Keuangan Tong sekarang dari mana? Itulah memang sekarang pertanyaan yang paling mendasar yang dipertanyakan orang. Sebab secara fisik mereka sudah tidak terlihat lagi, tempo doeloe mereka memang mengesankan seram dan seperti pendekar-pendekar. Sekarang suasana itu tak ada lagi. Tapi setiap kesulitan, warga Hongkong yang lama masih teringat pada Tong.

Mr.Wong (nama ini nama samaran) yang alamatnya saya dapatkan dari seorang kawan merupakan orang yang paling tahu tentang Tong itu, meskipun ia terus-terusan tak tahu bagaimana situasi Tong itu sekarang.

Menurut Mr. Wong, Tong sudah mati. Seandainya masih adapun, tentu saya terlibat. Mr. Wong adalah tokoh yang sekarang membantu para pemilik perahu untuk menaikkan kesejahteraan hidup anggotanya. Banyak yang telah diperbuatnya, misalnya dengan motorisasi. Masyarakat kemudian beranggapan bahwa motorisasi itu merupakan upaya terakhir dari organisasi Tong. Padahal, menurut Mr. Wong yang berperawakan kurus, tak mencerminkan bekas tokoh organisasi Tong itu, semuanya itu merupakan kerja organisasi yang terurus rapi dan bekerja sama dengan bank-bank yang bersedia memberikan kredit dengan bunga yang lunak.

Sebenarnya menurut Mr. Wong yang harus dilihat dari skala kecil saja keadaan di Hongkong Ini. Masyarakat mau apa, itulah yang kita penuhi. Jangan sampai mereka lari ke arah tindak kriminal. Situasi sekarang sudah berlainan. Dulu sering kita beradu otot, sekarang polisi tinggal …door begitu saja. Mr. Wong mengacungkan telunjuknya seolah-olah menembak. Berbuat kejahatan tak ada artinya lagi sekarang. Sekarang kita harus pakai ini, seraya ia menunjuk dahinya.

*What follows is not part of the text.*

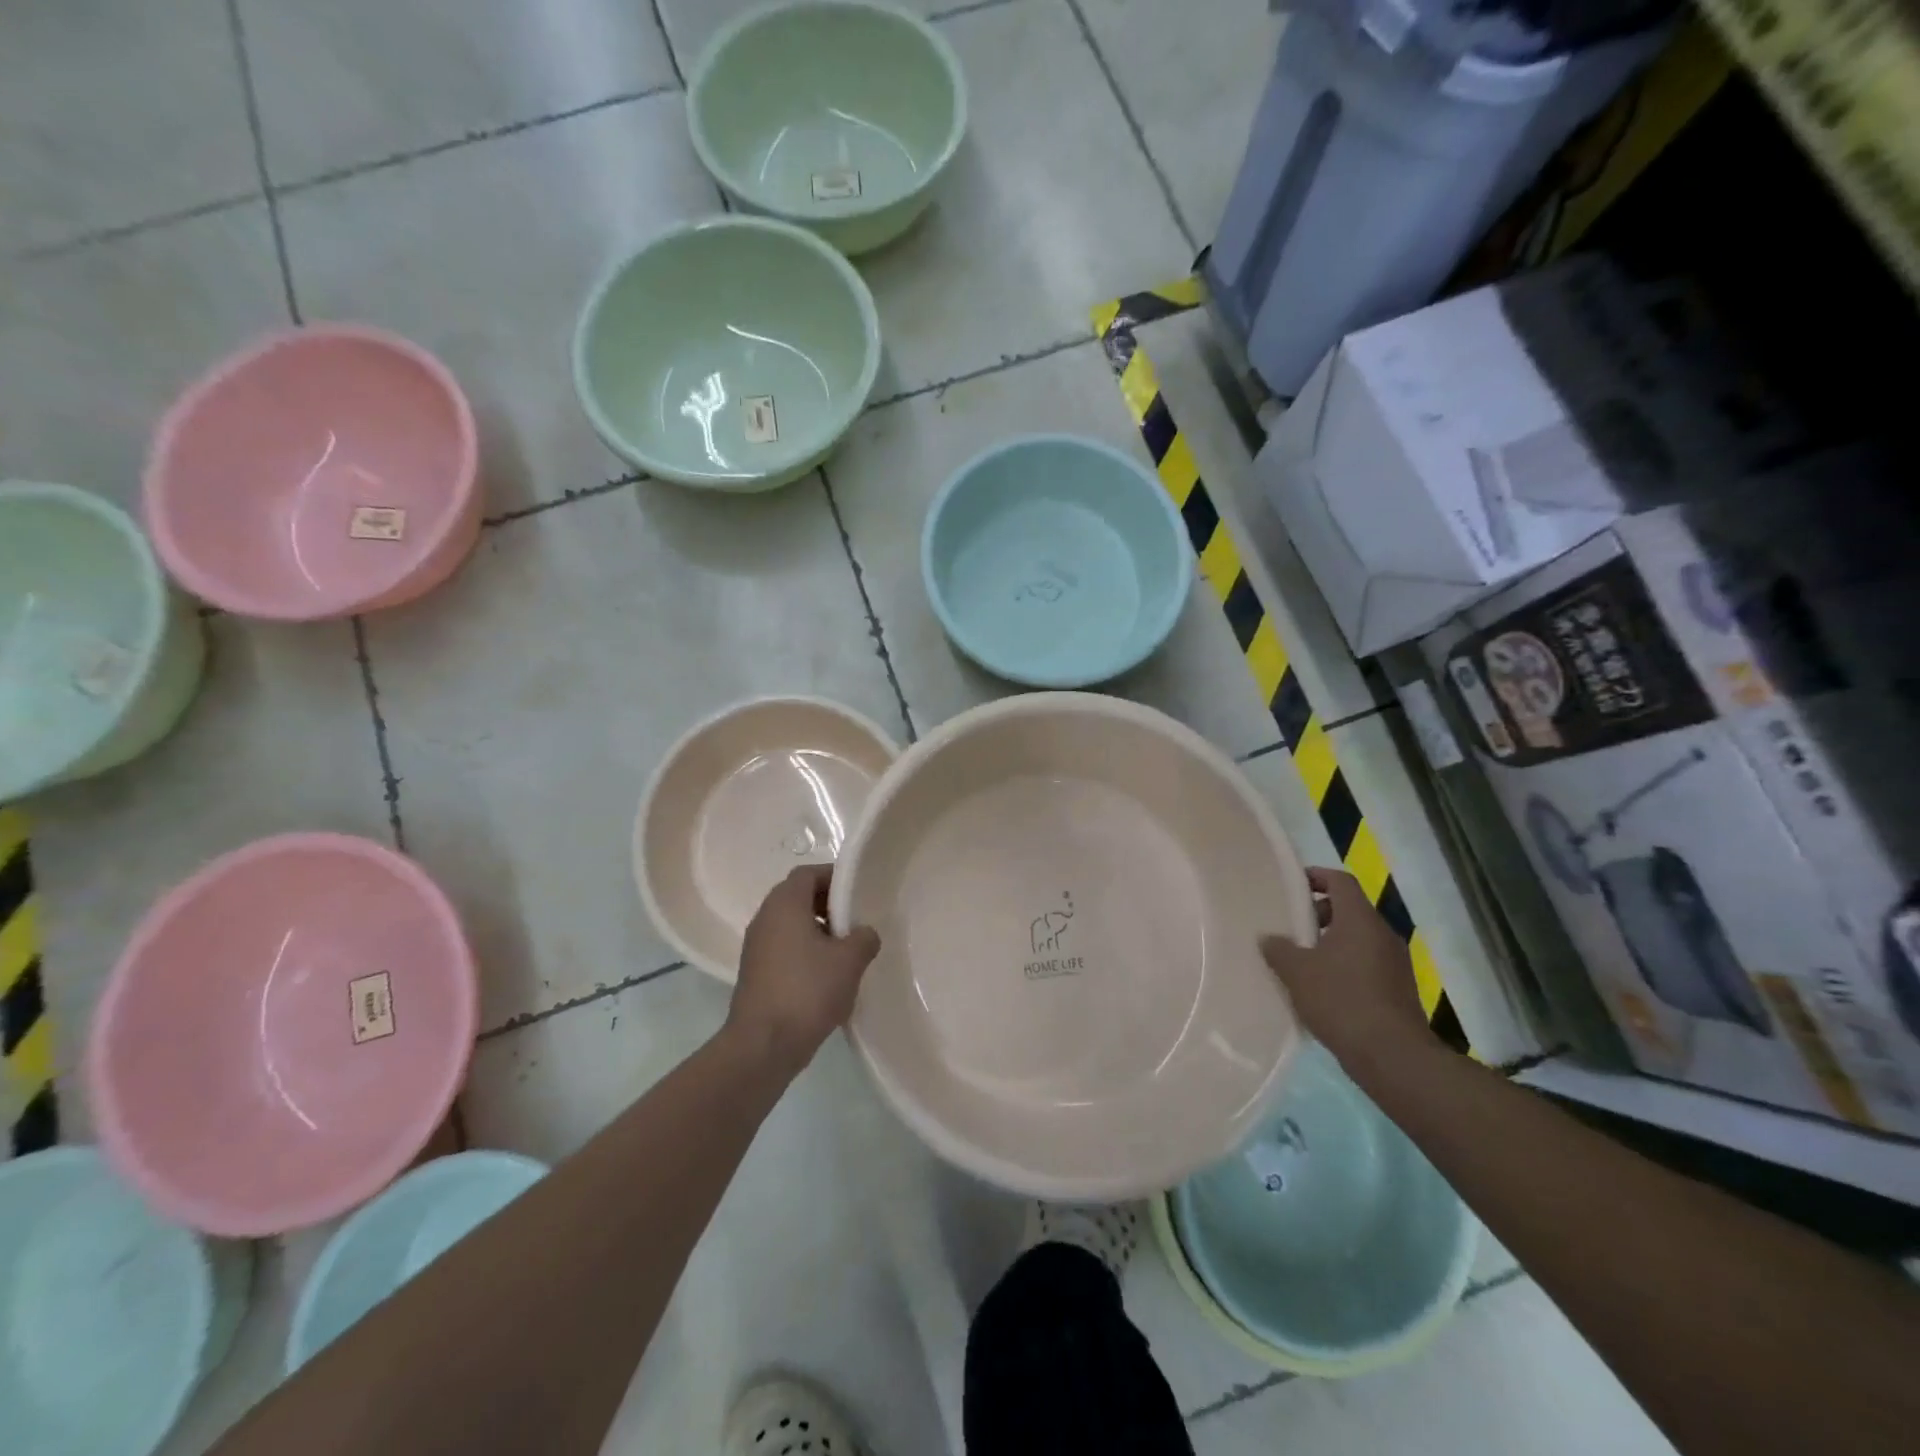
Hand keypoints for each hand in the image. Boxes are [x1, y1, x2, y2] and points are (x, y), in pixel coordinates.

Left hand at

Saya kemudian terkejut bahwa Mr. Wong ternyata orang Kalimantan. Ia kemudian menyatakan bahwa ia kenal baik kota Samarinda, Balikpapan, dan Banjarmasin. Menurut Mr. Wong juga di Indonesia ada organisasi semacam Tong itu. Beberapa waktu yang lalu masih tumbuh suburdi Hongkong, Indonesia termasuk juga jalur-jalir penyelundupan yang merupakan surga. Sekarang seperti di Hongkong sindikat Tong di Indonesia tidak berbentuk lagi dan mereka kembali ke bentuk asal, lebih ke arah yang baik. Artinya lebih bersifat kolektif menolong sesama yang kebetulan tertimpa mara bahaya atau terkena perkara.